Excerpted text:

Skip to content

kktripathi/datavisualization6

Repository files navigation

Kamla Kant Tripathi, CS 725/825, Fall 2017

Information Visualization - VI6, CS 725/825, Fall 2017

Satterplot Matrix (SPLOM) using R:

alt text

Description:

To plot a SPLOM in R, I chose VI2 data named as "universityData-csv.csv". By following the assignment instructions, I selected the three attributes from this data viz. number of faculty, number of students, and number of staffs of only US universities. After refining the data in openRefine, I have remaining data in 97 rows. This csv data is named as "vi6.csv".
Through this SPLOM, I am visualizing the number of faculty, number of staff, and number of students ratio of the US universities. Since, there are more than two attributes for the visualization, the scatter plot matrix is a best fit to represent the plot.

Insights:

  • In this chart, if we see the number of faculty and number of students ratio, the faculty ratio is lesser than the students' ratio, in general. But for the one university, there are more students in comparison to the faculty count. Similarly in another university, there are very less students than faculties. Aditionally, in two universities, faculty and student demographics are very less.
  • In comparison of number of staff and the number of students, the result is similar that the number of students ratio is more than the number of staff. For the two universities, both the staff and students have lesser population.
  • By these observations, I inferred that there are some universities which have low faculty count and staff. Though, there might be a reason like if university is a small university. However, this insight gives me a curiosity to plot a bar chart for the universities with the lesser number of faculties.

SPLOM Code

# developer: K.K. Tripathi
#date: 10/26/2017
#-------------------------
# scatterplot matrix
# read csv data
data = read.csv("vi6.csv")

#read selected columns
pairs(data[2:4], pch = 23, col="red")

#scatterplot title
title("Scatterplot Matrix (SPLOM) of University Data", line = 3)

Data extract:

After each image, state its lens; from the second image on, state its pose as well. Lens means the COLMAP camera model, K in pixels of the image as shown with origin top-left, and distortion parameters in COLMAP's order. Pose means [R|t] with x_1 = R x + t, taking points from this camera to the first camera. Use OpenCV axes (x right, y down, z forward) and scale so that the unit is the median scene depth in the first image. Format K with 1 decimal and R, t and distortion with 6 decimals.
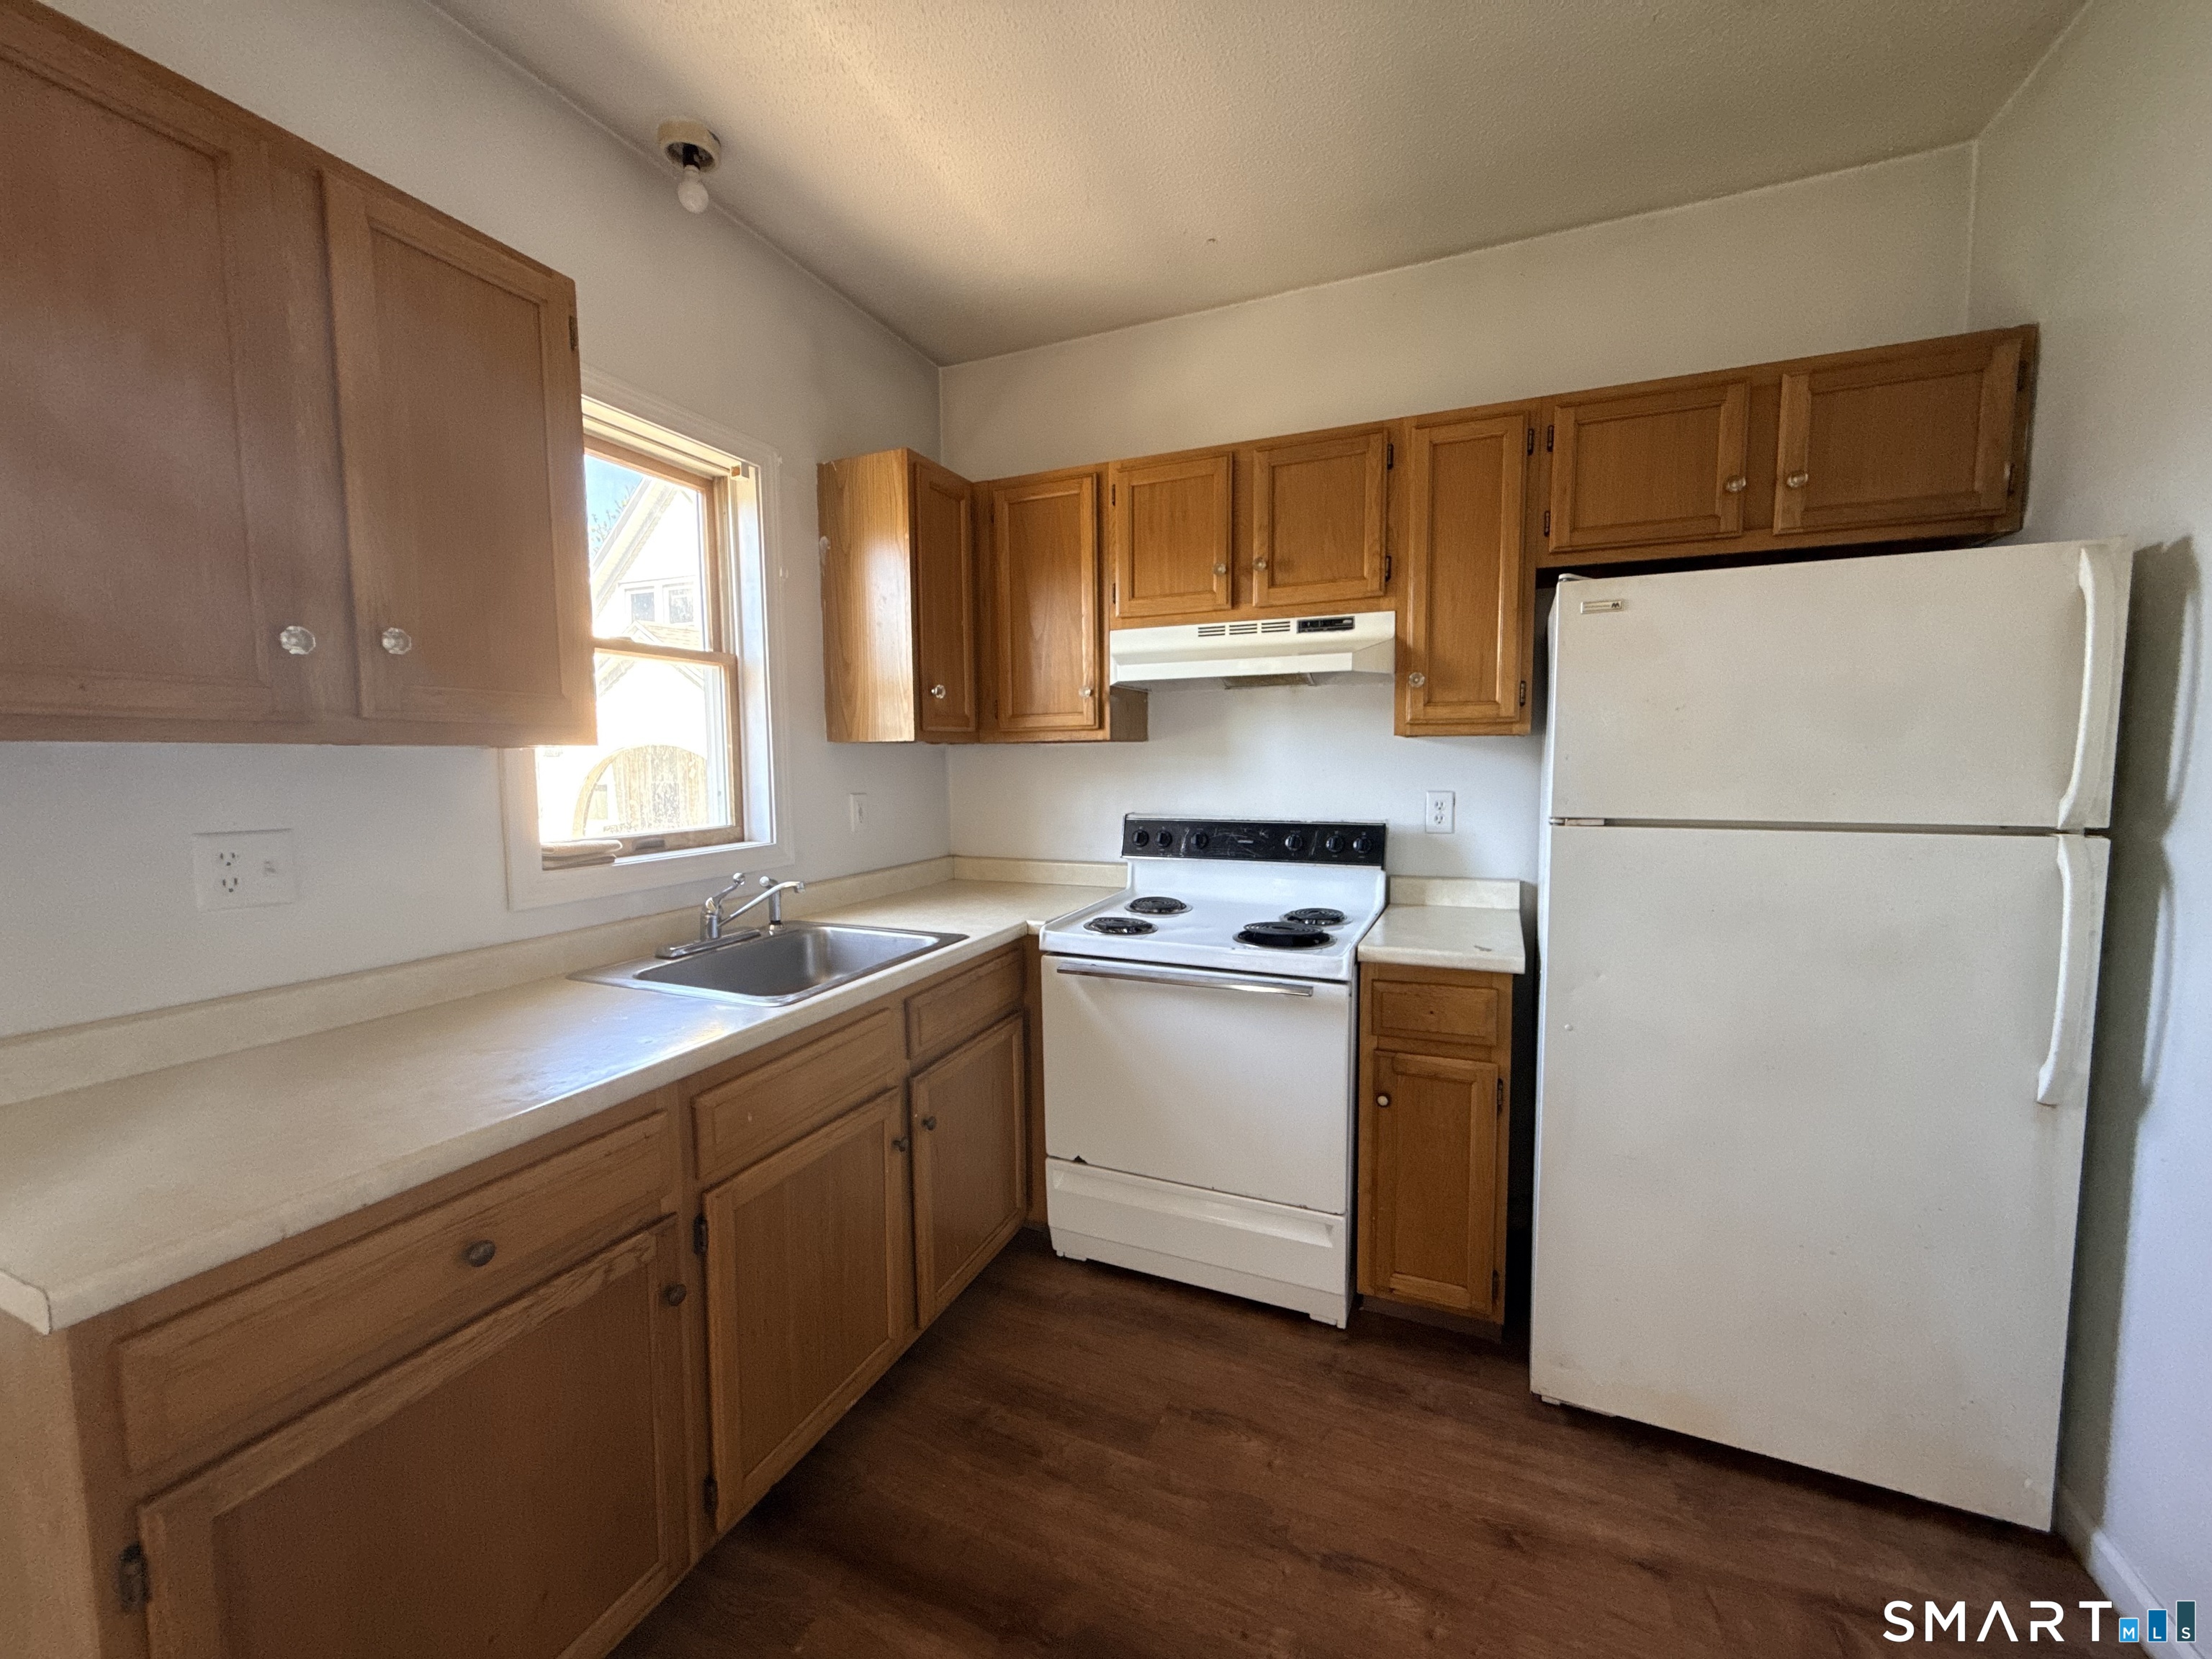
lens RADIAL K [[870.4, 0, 1092.4], [0, 870.4, 824.6], [0, 0, 1]] dist [-0.000155, -0.000540]
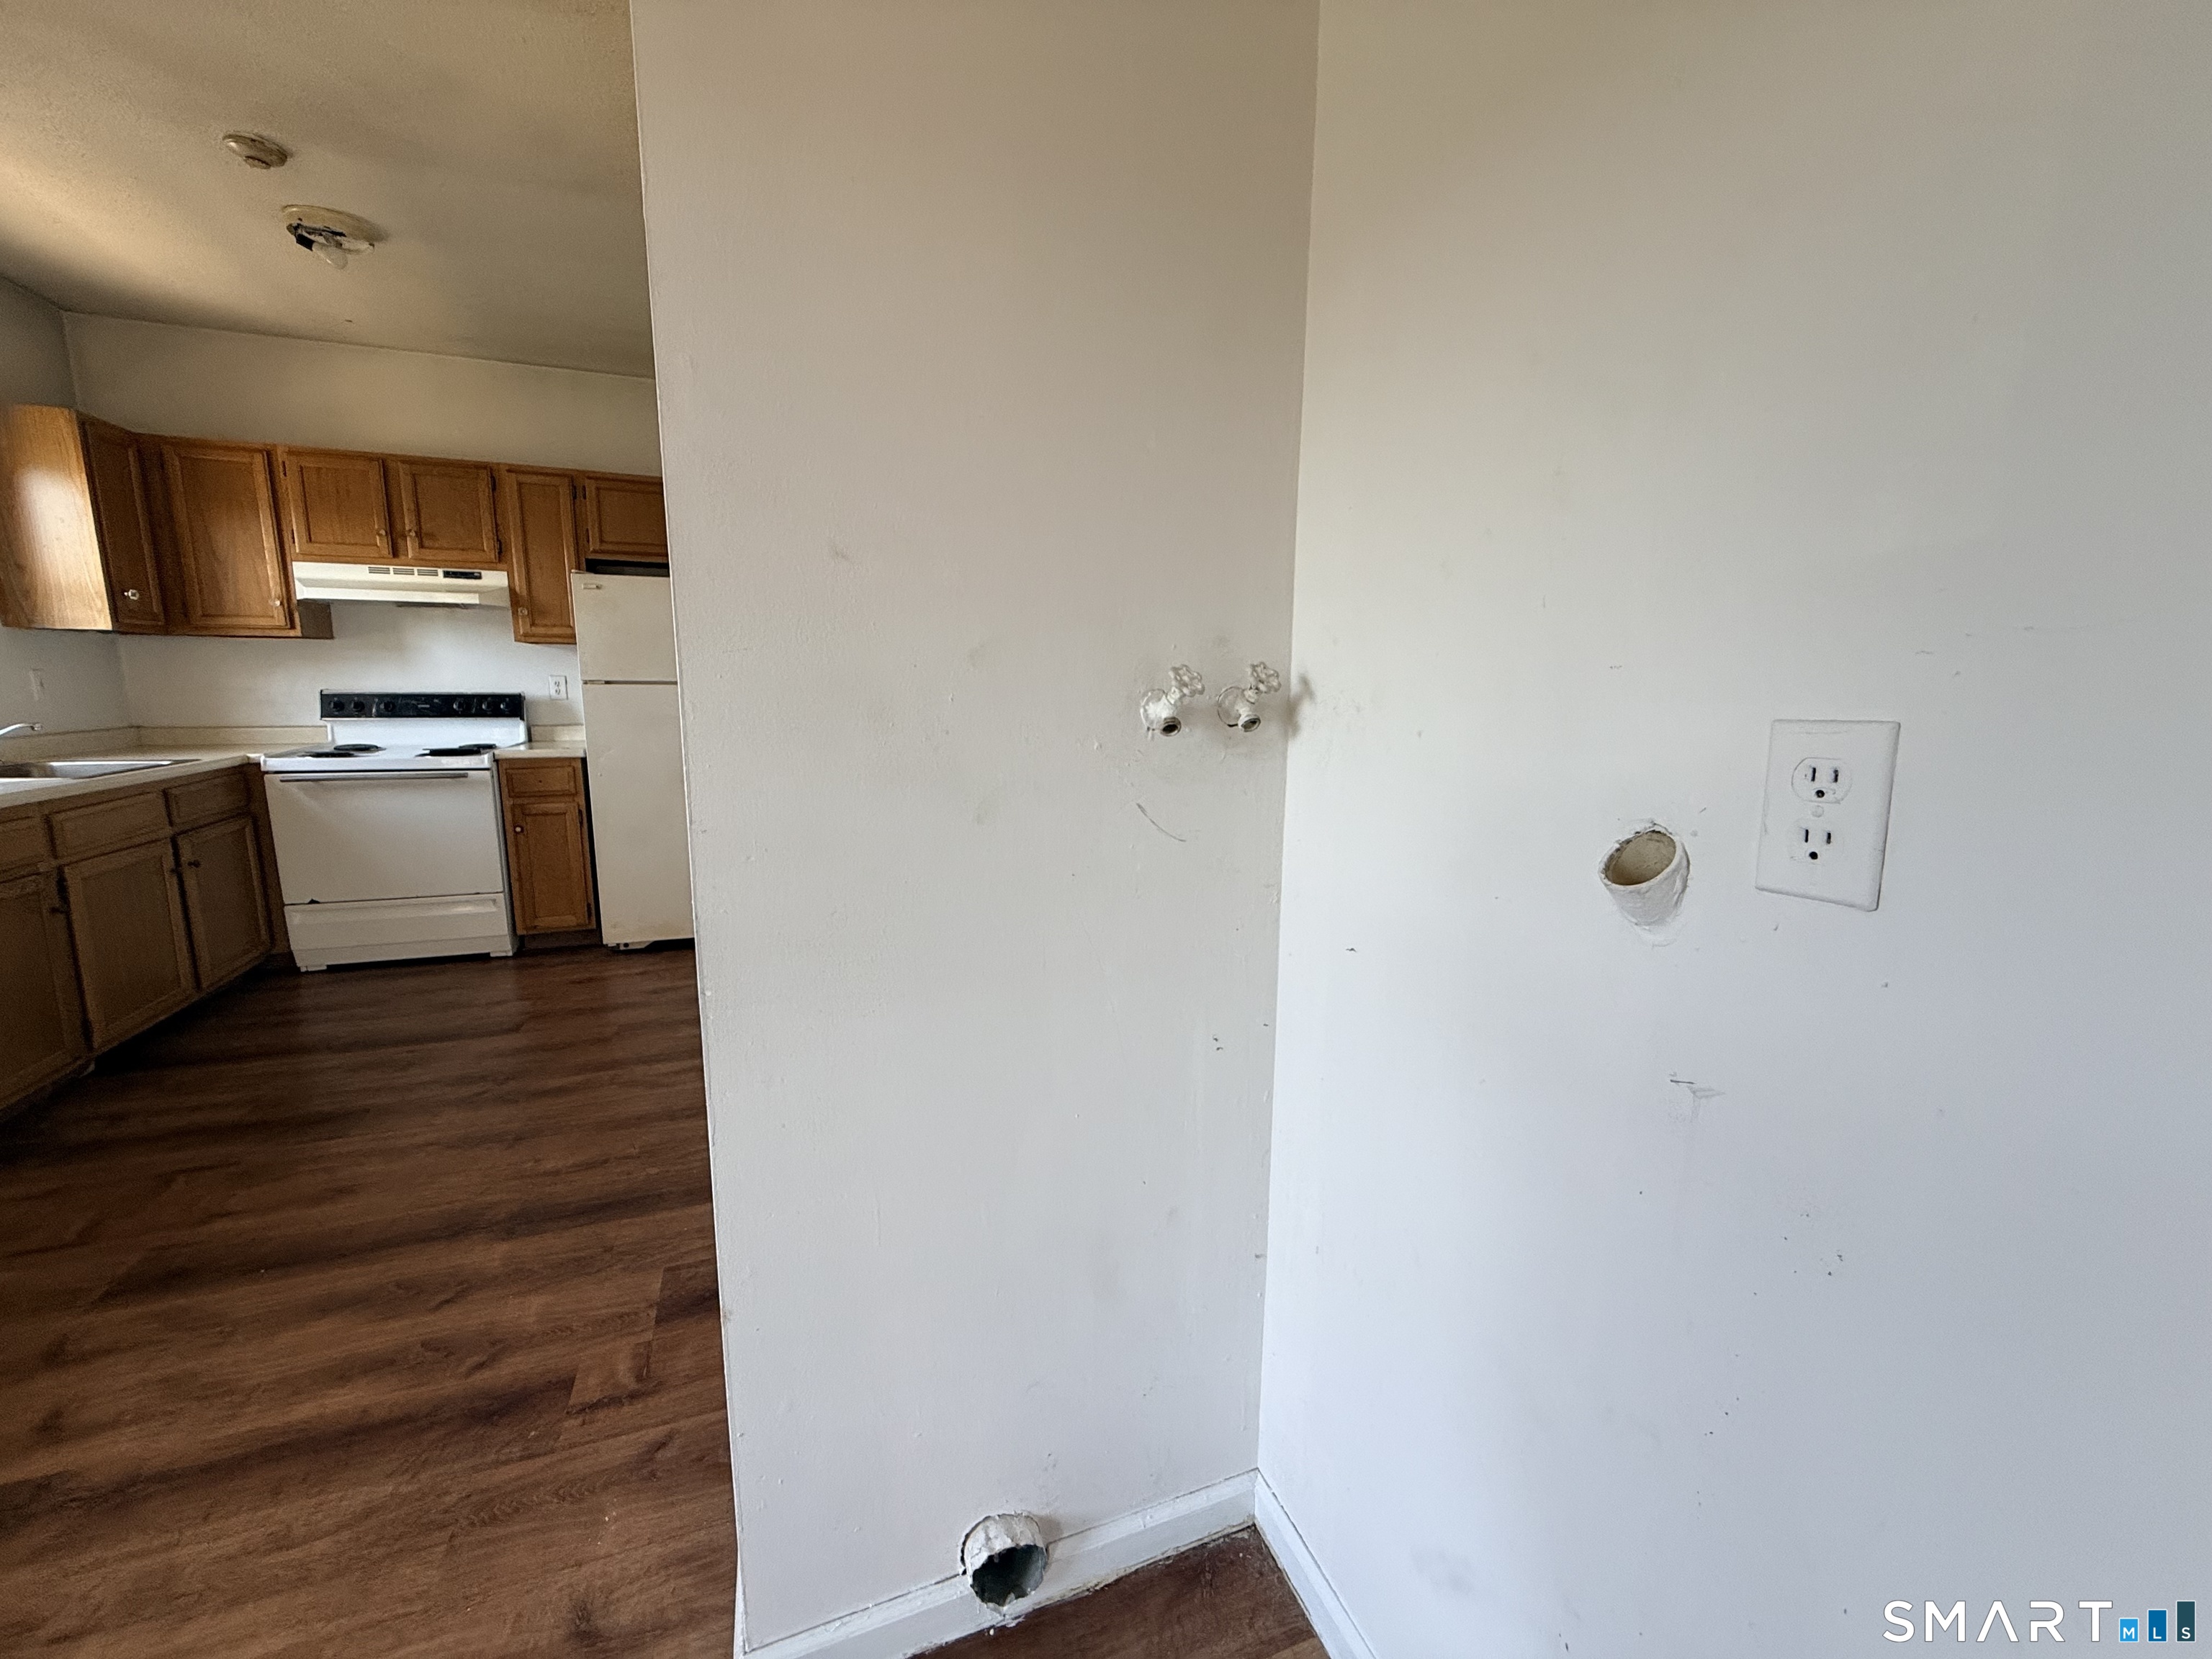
lens RADIAL K [[870.4, 0, 1092.4], [0, 870.4, 824.6], [0, 0, 1]] dist [-0.000155, -0.000540]
pose [[0.709582, -0.099293, 0.697592, -0.098045], [0.038756, 0.994023, 0.102065, 0.133205], [-0.703556, -0.045388, 0.709189, -1.110132]]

Work instructions:
[A] In the scatterplot matrix write-up, how many rows of data remained after refining in OpenRefine?
[B] Extend the scatterplot matrix write-up, starting right after its final line.

Written answers:
[A] 97 rows.

[B]
Code description:

In this aforementioned R code, first I read the csv data file then used the 'pairs' method to choose desired columns 2 to 4 from the dataset which are numerical attributes- numFaculty, numStaff, and numStudents respectively. In this scatter plot matrix representation, I used "pch = 24" to represent plot points in diamond shape because it is easy to differentiate between two overlapping points. Aditionally, to make is visually discrete I used red color for it's color parameter. For this scatterplot, 'title' method have been used to give it a title named as 'Scatterplot Matrix (SPLOM) of University Data' and to make it in the right position 'line' method have been used as value 3.

Bar Chart in R:

alt text

After plotting the scatter plot, I wanted to know the list of universities with the lower count of faculties through bar chart visualization in R. Hence, I refined the same data again where I kept data only with equal to and less than 1000 number of faculties.

Description:

This bar chart represents the number of faculties vs. US universities through x and y-axis respectively. There are total 47 universities (rows) in this data file named 'vi6barchart.csv'.
Through this bar chart, data is very easy to interpret in terms of minimum and maximum number of faculty count in each university because horizontal bar chart helps us to compare the faculty counts between each university.

Insights:

Universities with the most number of faculties.

  • Eastern Michigan University and University of Nevada, Las Vegas are at the top position with exact 1000 faculties.
  • The secound largetst universities with faculty counts are St. Cloud State University followed by Utah State University and California State University which have around 900 faculties.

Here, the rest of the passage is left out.